╭──

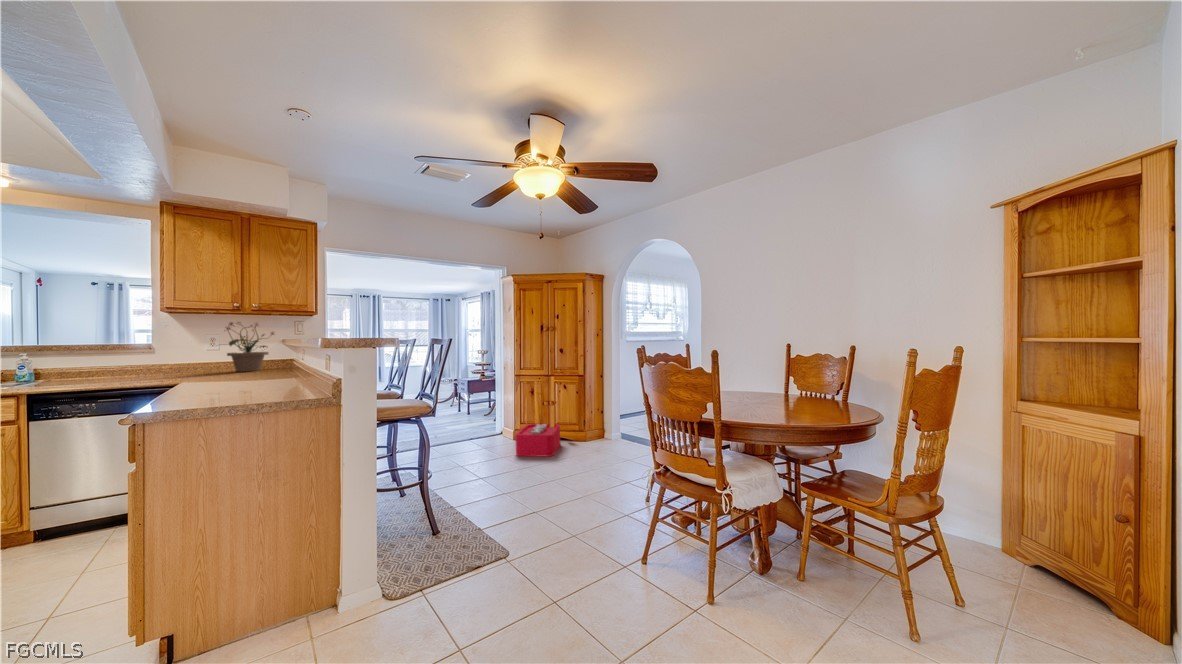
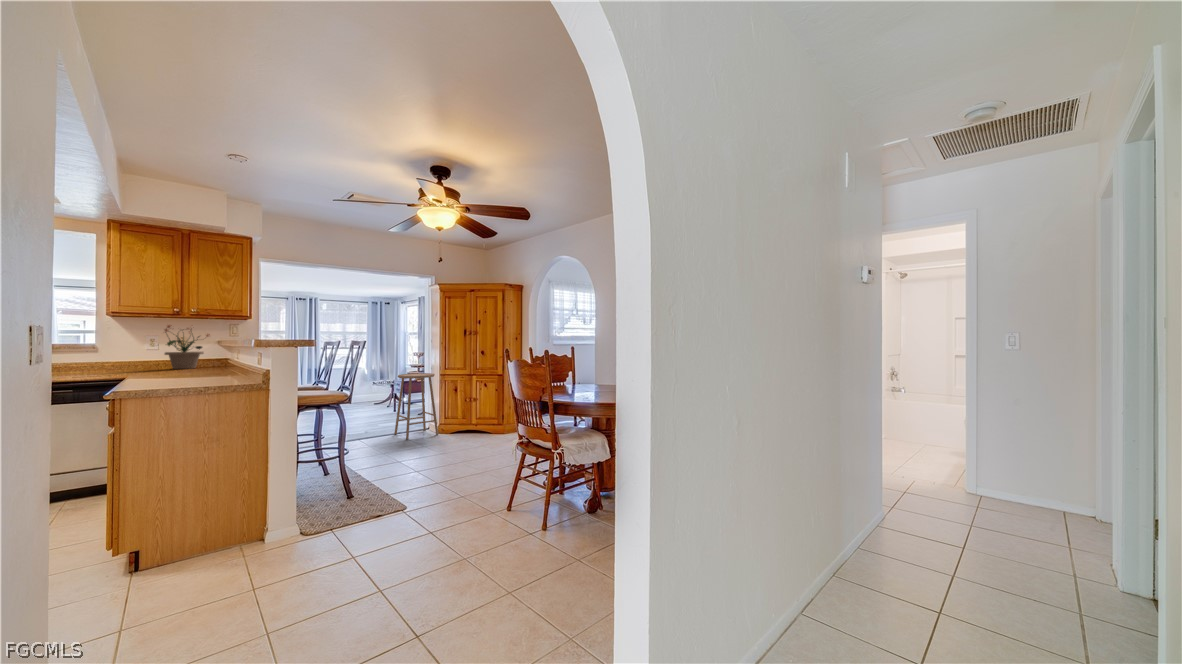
stool: none [467,373,514,446] -> present [394,373,438,439]
storage bin: present [515,424,571,457] -> none [436,416,491,446]

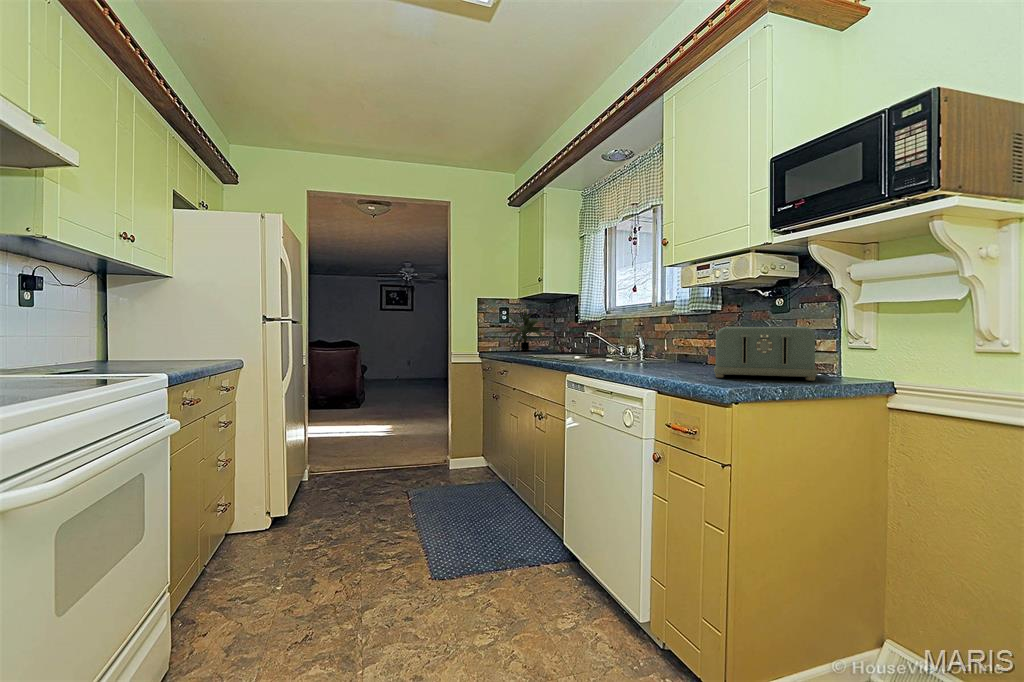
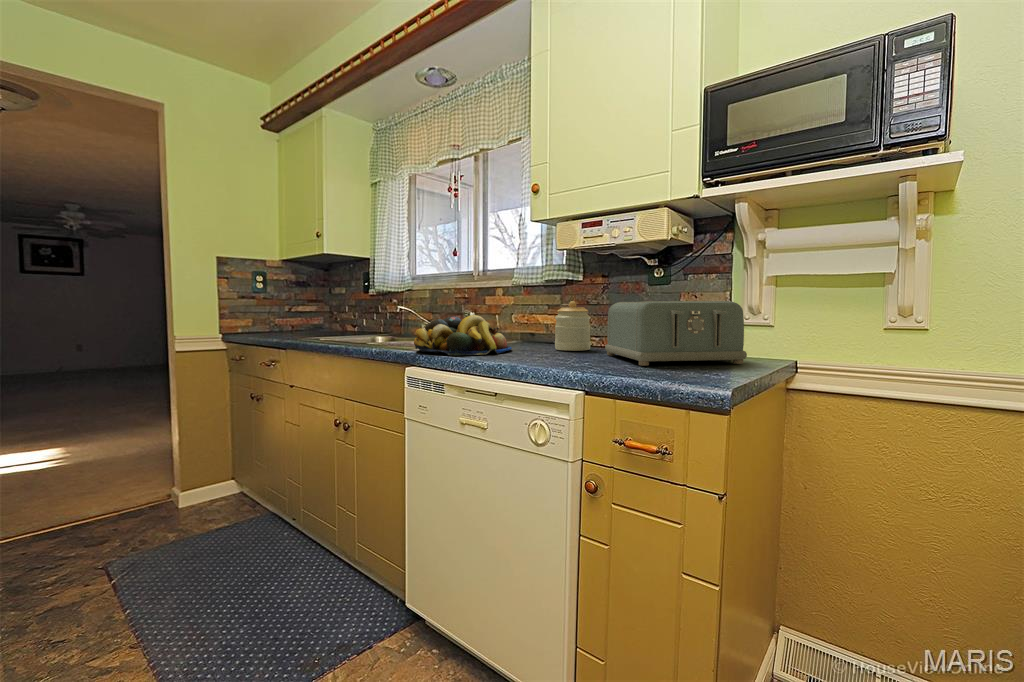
potted plant: present [505,309,545,351] -> none [256,269,319,330]
jar: none [686,328,718,369] -> present [555,301,591,351]
fruit bowl: none [575,338,651,367] -> present [414,315,512,355]

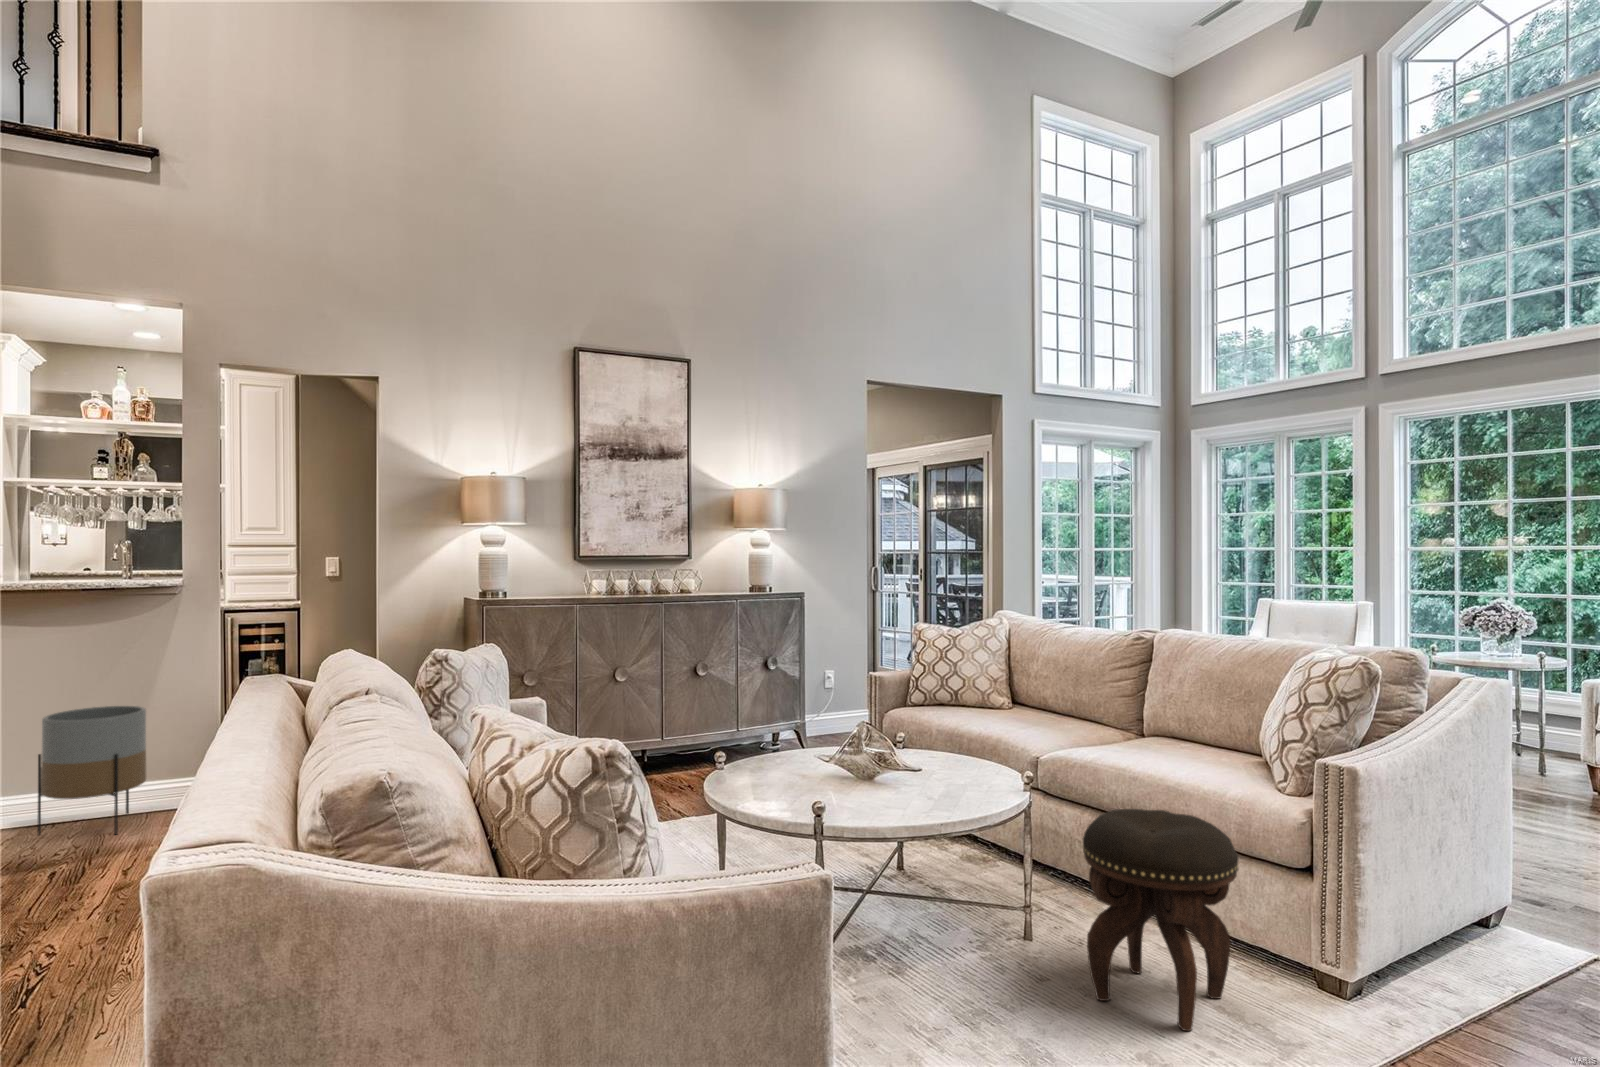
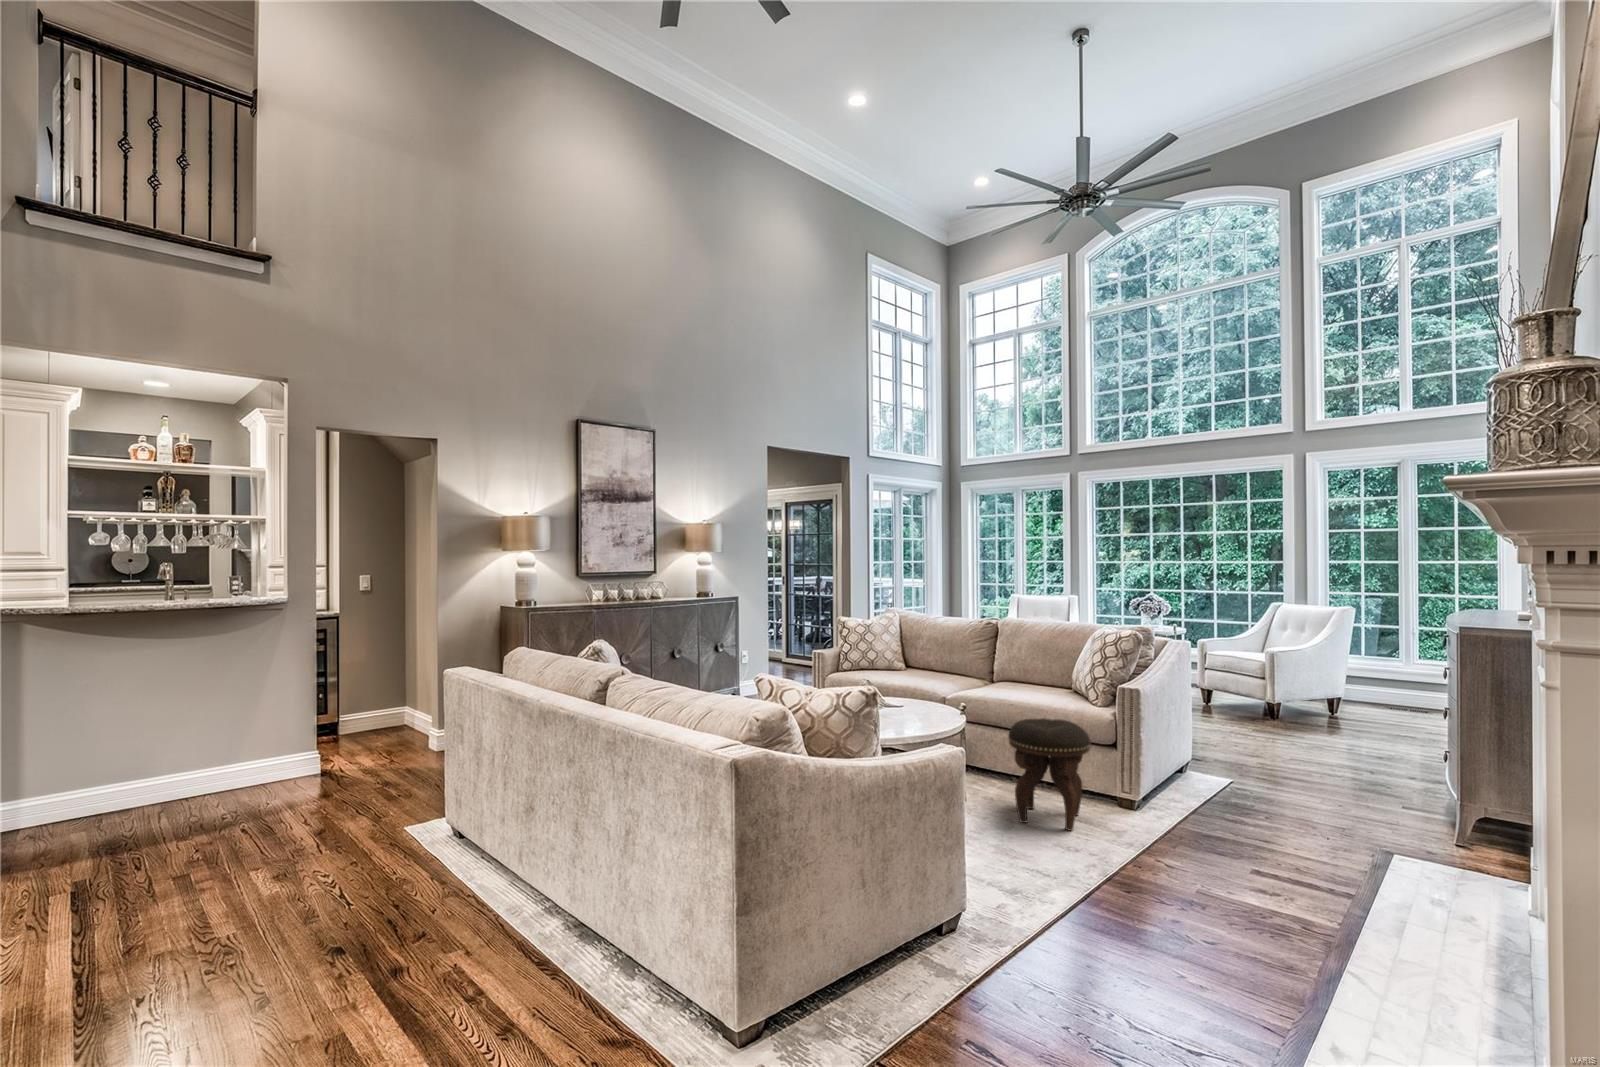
planter: present [38,706,146,835] -> none [190,701,277,809]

╰──

[ASSIGNMENT]
Could the lines above be copied out exactly, with no image carried over?

[YOUR RESPONSE]
stool: none [467,373,514,446] -> present [394,373,438,439]
storage bin: present [515,424,571,457] -> none [436,416,491,446]

potted plant: present [505,309,545,351] -> none [256,269,319,330]
jar: none [686,328,718,369] -> present [555,301,591,351]
fruit bowl: none [575,338,651,367] -> present [414,315,512,355]

planter: present [38,706,146,835] -> none [190,701,277,809]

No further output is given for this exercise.